For the driver, it’s all about old-school intuition. There’s no insanely-complex touch-screen, no annoying warning-beep technology that’s the norm with any new Mercedes these days. The Genesis is more about ease of use, and less about needing a degree in computer-science just to program the nav system.
Convenience too. Want to open or close a door? Just press a button either on the center console or the door itself and it powers either way. If you’re behind the wheel, simply press on the brake pedal to close.
One more example of this near-obsessive focus on calm is the speaker in the driver’s headrest. Tap the turn signal, and instead of everyone hearing that annoying click-clock, only the driver hears it. Same with navigation commands.
So how does this new G90 drive? One word; sublime. Under that sprawling hood sits a new version of Genesis’ proven 3.5-liter turbo V6 that gets the addition of an electric supercharger. The thinking here is that when you step on the gas it takes a few milli-seconds for the turbocharger to deliver boost. With an electric-driven supercharger, you get instant low-speed torque before the turbos kick-in.
Packing a healthy 409-horsepower with 405 lb-ft of torque, and coupled to a 10-speed automatic seemingly spinning in Teflon, the V6 can launch the G90 from standstill to 60 mph in just 5.1 seconds.

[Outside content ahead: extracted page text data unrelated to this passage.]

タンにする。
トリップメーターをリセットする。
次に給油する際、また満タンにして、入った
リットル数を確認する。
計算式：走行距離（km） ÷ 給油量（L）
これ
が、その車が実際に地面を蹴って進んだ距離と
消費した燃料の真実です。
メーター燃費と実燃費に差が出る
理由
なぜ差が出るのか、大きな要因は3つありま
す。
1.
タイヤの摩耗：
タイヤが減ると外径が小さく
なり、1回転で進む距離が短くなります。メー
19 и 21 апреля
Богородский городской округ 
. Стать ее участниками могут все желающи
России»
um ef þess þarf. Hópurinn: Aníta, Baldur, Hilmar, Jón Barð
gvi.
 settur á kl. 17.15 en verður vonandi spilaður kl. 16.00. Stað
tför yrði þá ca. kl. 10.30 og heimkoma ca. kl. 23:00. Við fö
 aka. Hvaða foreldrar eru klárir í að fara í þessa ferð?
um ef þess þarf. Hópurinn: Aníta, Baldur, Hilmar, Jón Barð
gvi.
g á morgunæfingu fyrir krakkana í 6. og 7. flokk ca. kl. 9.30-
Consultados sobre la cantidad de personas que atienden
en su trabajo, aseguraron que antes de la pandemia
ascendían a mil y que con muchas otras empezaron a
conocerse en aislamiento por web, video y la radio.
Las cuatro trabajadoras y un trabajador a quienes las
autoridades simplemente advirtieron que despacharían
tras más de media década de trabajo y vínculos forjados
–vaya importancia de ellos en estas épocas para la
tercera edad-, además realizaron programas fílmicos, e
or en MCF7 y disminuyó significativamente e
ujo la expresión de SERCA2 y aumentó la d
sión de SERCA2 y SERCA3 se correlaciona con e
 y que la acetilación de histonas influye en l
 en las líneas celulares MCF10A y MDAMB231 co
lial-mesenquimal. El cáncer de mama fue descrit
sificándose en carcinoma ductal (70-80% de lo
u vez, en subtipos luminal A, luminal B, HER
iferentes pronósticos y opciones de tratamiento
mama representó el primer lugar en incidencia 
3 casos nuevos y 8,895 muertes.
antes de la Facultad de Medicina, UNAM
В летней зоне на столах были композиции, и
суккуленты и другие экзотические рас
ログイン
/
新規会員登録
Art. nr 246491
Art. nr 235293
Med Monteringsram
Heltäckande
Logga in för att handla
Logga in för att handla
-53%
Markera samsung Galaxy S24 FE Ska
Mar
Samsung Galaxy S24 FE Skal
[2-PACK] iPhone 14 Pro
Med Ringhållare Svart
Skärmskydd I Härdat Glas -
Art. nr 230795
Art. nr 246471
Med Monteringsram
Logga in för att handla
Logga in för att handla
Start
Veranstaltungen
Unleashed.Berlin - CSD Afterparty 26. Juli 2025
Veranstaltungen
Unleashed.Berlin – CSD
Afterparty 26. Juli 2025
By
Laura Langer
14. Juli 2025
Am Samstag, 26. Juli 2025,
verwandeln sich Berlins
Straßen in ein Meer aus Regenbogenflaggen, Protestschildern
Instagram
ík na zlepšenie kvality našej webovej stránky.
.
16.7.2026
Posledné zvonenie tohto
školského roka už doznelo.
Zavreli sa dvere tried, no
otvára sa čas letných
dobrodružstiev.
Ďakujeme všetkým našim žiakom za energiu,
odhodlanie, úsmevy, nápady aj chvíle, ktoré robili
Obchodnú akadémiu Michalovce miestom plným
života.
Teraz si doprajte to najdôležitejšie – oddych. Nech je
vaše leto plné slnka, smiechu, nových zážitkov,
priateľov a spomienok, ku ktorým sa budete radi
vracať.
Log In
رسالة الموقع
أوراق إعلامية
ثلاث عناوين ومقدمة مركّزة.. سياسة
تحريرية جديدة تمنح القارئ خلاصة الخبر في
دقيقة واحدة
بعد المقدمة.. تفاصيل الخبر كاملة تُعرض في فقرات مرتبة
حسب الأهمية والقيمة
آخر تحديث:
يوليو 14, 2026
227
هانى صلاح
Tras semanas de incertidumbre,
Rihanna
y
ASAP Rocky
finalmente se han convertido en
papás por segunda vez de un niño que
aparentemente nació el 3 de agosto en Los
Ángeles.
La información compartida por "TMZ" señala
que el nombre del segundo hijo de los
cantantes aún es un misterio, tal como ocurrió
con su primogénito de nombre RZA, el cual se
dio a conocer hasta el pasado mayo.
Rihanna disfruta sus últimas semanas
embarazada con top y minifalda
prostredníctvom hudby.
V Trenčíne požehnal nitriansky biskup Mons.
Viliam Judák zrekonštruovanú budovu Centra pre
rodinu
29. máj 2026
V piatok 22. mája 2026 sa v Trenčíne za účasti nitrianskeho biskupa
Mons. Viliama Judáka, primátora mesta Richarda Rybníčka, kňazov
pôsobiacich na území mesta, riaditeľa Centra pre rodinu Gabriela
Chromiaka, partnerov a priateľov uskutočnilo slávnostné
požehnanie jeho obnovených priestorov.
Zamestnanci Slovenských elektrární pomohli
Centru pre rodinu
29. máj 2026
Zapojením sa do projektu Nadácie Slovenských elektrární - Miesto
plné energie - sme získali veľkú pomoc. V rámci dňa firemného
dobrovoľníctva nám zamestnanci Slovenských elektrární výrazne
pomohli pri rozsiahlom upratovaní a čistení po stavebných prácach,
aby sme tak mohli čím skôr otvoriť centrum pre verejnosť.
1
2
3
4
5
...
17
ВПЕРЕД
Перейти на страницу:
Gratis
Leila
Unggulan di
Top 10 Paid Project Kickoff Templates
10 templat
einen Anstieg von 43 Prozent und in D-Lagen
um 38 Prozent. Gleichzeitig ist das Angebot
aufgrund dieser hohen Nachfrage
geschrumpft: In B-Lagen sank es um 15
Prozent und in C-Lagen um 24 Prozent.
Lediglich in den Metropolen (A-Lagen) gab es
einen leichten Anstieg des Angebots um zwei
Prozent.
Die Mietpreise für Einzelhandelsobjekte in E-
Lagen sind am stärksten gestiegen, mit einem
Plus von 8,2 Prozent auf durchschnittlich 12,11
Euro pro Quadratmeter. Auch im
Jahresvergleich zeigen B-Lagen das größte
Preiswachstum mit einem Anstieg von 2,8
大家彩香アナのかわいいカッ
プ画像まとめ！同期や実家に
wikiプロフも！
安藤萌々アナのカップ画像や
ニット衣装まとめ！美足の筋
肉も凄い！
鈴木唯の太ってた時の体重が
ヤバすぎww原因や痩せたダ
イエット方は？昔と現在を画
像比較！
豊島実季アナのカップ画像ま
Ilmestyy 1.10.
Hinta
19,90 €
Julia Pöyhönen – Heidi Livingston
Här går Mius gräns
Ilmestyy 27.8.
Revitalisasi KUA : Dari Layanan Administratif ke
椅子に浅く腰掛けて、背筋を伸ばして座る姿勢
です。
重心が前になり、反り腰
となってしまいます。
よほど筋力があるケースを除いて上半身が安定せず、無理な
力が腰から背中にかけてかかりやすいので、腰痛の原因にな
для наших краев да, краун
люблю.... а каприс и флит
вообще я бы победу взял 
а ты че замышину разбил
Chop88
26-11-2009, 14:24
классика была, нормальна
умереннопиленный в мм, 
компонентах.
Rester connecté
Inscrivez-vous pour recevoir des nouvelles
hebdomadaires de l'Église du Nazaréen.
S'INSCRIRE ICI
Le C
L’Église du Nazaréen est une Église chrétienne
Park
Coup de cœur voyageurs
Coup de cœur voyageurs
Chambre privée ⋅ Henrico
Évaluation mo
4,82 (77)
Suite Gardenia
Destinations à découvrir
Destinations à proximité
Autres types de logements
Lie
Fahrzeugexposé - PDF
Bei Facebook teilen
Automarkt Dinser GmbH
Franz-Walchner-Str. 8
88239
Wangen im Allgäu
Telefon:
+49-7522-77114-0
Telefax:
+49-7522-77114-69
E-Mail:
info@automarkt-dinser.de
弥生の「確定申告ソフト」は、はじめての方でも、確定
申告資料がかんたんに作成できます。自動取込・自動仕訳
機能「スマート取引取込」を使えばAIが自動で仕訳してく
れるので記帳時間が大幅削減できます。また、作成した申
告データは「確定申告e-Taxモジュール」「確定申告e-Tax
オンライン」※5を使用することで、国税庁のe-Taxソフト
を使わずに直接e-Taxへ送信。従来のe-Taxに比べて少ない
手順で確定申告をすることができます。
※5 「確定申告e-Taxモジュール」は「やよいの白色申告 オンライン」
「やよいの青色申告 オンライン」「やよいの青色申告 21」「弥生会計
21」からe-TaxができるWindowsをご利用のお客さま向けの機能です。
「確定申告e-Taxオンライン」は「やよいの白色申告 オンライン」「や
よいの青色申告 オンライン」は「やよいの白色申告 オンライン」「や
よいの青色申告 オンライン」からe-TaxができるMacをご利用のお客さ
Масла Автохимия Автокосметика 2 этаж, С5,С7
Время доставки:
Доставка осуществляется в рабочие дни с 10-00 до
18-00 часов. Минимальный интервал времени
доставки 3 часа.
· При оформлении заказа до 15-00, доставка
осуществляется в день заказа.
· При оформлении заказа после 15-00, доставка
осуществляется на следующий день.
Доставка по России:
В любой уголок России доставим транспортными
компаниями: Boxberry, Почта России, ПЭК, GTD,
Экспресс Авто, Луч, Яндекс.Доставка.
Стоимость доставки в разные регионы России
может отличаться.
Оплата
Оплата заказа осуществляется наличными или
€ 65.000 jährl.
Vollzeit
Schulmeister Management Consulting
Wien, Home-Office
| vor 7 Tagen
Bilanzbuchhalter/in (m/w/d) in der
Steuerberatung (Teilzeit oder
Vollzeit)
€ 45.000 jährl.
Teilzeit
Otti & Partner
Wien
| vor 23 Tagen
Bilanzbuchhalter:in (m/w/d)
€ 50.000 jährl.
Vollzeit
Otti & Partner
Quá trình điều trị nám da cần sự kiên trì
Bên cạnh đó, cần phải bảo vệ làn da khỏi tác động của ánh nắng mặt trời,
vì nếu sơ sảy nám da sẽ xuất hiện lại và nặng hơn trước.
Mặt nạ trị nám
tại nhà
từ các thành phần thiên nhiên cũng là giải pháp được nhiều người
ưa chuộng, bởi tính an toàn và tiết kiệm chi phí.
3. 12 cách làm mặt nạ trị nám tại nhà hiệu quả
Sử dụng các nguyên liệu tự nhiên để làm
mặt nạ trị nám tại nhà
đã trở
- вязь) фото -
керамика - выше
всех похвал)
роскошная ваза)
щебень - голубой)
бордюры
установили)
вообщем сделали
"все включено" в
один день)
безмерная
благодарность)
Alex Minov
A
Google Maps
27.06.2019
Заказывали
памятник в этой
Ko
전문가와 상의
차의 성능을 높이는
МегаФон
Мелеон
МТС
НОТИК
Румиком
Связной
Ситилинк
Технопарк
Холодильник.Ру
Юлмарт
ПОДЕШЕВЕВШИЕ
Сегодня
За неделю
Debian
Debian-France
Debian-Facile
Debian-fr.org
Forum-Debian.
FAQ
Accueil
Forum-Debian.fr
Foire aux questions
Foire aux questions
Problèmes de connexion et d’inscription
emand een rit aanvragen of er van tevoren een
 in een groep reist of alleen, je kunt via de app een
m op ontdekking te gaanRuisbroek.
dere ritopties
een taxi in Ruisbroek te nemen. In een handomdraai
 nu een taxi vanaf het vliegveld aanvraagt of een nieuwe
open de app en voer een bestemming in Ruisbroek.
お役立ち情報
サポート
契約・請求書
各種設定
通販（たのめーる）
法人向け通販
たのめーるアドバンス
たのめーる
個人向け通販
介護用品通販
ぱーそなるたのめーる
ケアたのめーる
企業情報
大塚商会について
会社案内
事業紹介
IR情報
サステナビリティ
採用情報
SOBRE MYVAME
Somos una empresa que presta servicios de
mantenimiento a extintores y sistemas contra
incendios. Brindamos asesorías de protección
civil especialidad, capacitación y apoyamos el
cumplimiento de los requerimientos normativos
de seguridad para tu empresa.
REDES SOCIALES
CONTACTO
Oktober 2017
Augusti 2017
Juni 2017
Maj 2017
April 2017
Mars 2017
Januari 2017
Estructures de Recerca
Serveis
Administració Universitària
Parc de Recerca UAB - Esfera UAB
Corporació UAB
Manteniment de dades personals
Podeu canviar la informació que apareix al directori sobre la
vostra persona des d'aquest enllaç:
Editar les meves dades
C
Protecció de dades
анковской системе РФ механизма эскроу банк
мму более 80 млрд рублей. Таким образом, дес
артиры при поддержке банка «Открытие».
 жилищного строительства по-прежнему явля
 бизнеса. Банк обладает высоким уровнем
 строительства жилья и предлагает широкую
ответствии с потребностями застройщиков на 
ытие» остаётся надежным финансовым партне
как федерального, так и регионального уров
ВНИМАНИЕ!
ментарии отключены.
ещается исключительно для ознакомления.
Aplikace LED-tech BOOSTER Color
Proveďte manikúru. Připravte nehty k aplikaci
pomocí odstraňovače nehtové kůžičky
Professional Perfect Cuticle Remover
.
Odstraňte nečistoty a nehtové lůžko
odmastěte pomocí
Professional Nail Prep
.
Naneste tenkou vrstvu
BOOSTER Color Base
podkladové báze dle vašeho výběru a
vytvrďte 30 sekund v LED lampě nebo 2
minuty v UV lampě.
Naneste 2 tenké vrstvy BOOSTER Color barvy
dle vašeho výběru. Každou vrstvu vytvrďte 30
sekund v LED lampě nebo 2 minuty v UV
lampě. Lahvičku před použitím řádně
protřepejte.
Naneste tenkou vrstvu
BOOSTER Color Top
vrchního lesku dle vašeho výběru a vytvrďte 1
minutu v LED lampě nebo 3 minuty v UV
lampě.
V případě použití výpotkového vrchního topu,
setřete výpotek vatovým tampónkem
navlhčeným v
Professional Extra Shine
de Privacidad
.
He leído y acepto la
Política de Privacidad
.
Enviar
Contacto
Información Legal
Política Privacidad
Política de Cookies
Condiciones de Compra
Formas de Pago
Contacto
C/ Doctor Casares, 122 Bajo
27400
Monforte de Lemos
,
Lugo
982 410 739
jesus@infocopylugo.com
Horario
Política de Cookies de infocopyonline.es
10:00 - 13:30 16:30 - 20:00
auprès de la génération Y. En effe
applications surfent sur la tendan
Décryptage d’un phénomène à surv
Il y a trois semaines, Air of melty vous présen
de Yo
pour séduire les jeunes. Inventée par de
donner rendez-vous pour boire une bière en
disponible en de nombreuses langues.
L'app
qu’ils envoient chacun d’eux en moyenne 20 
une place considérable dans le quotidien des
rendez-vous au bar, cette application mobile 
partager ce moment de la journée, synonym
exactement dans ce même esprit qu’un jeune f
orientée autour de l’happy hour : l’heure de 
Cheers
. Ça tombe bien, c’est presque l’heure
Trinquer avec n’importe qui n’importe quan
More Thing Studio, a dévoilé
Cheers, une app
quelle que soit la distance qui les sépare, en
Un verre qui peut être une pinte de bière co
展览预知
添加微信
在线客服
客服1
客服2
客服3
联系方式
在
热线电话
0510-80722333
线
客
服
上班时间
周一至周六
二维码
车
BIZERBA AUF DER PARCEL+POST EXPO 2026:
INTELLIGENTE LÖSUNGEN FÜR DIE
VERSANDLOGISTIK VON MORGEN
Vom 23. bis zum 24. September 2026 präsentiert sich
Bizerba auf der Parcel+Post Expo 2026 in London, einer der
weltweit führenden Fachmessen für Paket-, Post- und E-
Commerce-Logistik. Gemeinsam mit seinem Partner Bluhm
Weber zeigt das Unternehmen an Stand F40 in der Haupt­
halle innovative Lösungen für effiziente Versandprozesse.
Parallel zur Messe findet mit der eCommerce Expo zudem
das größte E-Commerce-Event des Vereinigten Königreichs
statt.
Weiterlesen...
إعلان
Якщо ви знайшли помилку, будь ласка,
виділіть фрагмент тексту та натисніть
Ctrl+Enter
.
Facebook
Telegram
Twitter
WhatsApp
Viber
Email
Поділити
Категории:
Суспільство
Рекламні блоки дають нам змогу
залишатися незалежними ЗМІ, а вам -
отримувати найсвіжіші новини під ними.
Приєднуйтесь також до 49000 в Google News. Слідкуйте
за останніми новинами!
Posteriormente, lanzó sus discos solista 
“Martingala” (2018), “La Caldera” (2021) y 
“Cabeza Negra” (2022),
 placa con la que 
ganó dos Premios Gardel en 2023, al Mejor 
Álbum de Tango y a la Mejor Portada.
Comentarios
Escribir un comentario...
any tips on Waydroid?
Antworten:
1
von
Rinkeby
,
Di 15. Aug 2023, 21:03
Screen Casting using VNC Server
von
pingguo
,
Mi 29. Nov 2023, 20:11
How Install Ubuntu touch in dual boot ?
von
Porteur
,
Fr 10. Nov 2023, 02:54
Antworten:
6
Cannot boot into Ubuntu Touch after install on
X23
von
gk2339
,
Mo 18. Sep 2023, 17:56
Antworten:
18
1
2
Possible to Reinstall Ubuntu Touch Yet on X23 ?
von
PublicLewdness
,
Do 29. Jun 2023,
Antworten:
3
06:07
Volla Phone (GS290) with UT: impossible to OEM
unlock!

While all this is the epitome of smoothness and refinement, sadly it’s not electric, which is the new benchmark of ultimate refinement.
Interestingly, Genesis offers a terrific electrified G80 – kid brother to the 90 – with a 282-mile range, 365-horsepower and more thrust than a Saturn rocket. Yet, for now, there are no plans for offer the powerpack in the flagship G.
Nevertheless, this fossil-fueled G90 is still a dream to drive. It steers with precision with the helm having just the right amount of feel; body roll through curves is well-contained; and the ride comfort with those air springs, is just other-worldy.
G90 pricing starts at $89,495 for the 3.5T AWD, with the coveted 3.5T E-Supercharger version, like our test car, stickering for $99,795 with few options to be had. It’s loaded.
No, it still doesn’t quite offer the prestige and curb appeal of a Mercedes S500 – nor the price tag. But if you dare to be different, dare to disrupt, this remarkable Genesis won’t disappoint.